Retype the text lines of all the entries below without changing anything, leaving out every picture placeholder.

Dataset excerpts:
○ ○ ○
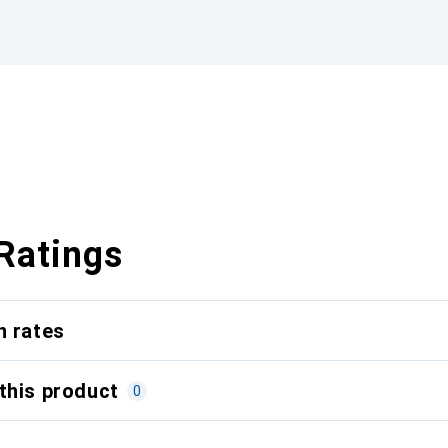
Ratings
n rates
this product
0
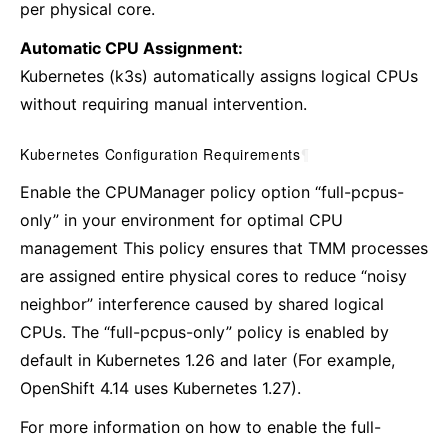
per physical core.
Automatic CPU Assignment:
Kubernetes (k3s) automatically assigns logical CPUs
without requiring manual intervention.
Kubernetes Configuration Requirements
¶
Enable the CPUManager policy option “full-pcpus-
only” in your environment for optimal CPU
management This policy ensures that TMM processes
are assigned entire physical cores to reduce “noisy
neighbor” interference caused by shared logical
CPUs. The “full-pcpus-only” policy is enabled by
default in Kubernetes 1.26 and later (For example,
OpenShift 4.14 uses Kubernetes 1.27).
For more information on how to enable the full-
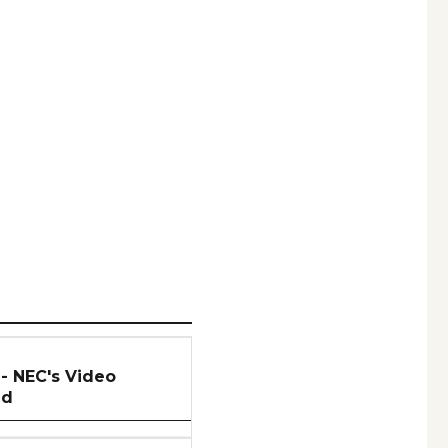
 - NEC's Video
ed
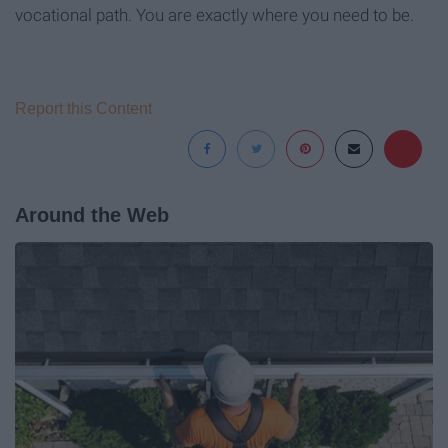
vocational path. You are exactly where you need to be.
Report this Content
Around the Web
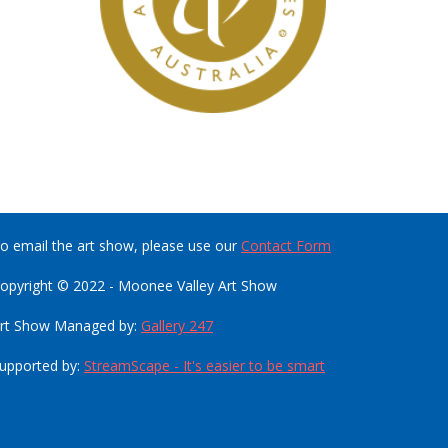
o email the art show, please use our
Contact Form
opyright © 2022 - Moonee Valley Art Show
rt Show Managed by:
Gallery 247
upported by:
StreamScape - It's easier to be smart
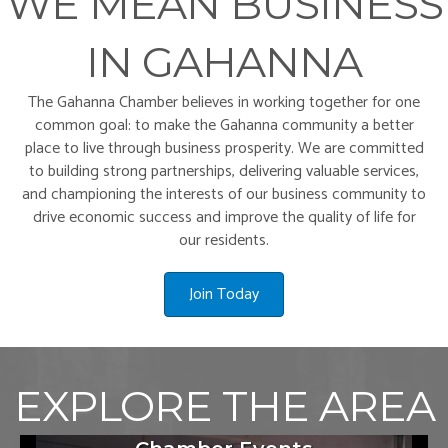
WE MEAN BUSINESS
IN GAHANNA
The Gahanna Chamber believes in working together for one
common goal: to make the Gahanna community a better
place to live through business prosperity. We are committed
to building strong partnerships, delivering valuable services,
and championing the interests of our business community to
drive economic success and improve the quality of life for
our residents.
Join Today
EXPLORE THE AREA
○ ○ ○
### [RESPONSE]
Ratings
n rates
this product
0
per physical core.
Automatic CPU Assignment:
Kubernetes (k3s) automatically assigns logical CPUs
without requiring manual intervention.
Kubernetes Configuration Requirements
¶
Enable the CPUManager policy option “full-pcpus-
only” in your environment for optimal CPU
management This policy ensures that TMM processes
are assigned entire physical cores to reduce “noisy
neighbor” interference caused by shared logical
CPUs. The “full-pcpus-only” policy is enabled by
default in Kubernetes 1.26 and later (For example,
OpenShift 4.14 uses Kubernetes 1.27).
For more information on how to enable the full-
 - NEC's Video
ed
vocational path. You are exactly where you need to be.
Report this Content
Around the Web
o email the art show, please use our
Contact Form
opyright © 2022 - Moonee Valley Art Show
rt Show Managed by:
Gallery 247
upported by:
StreamScape - It's easier to be smart
WE MEAN BUSINESS
IN GAHANNA
The Gahanna Chamber believes in working together for one
common goal: to make the Gahanna community a better
place to live through business prosperity. We are committed
to building strong partnerships, delivering valuable services,
and championing the interests of our business community to
drive economic success and improve the quality of life for
our residents.
Join Today
EXPLORE THE AREA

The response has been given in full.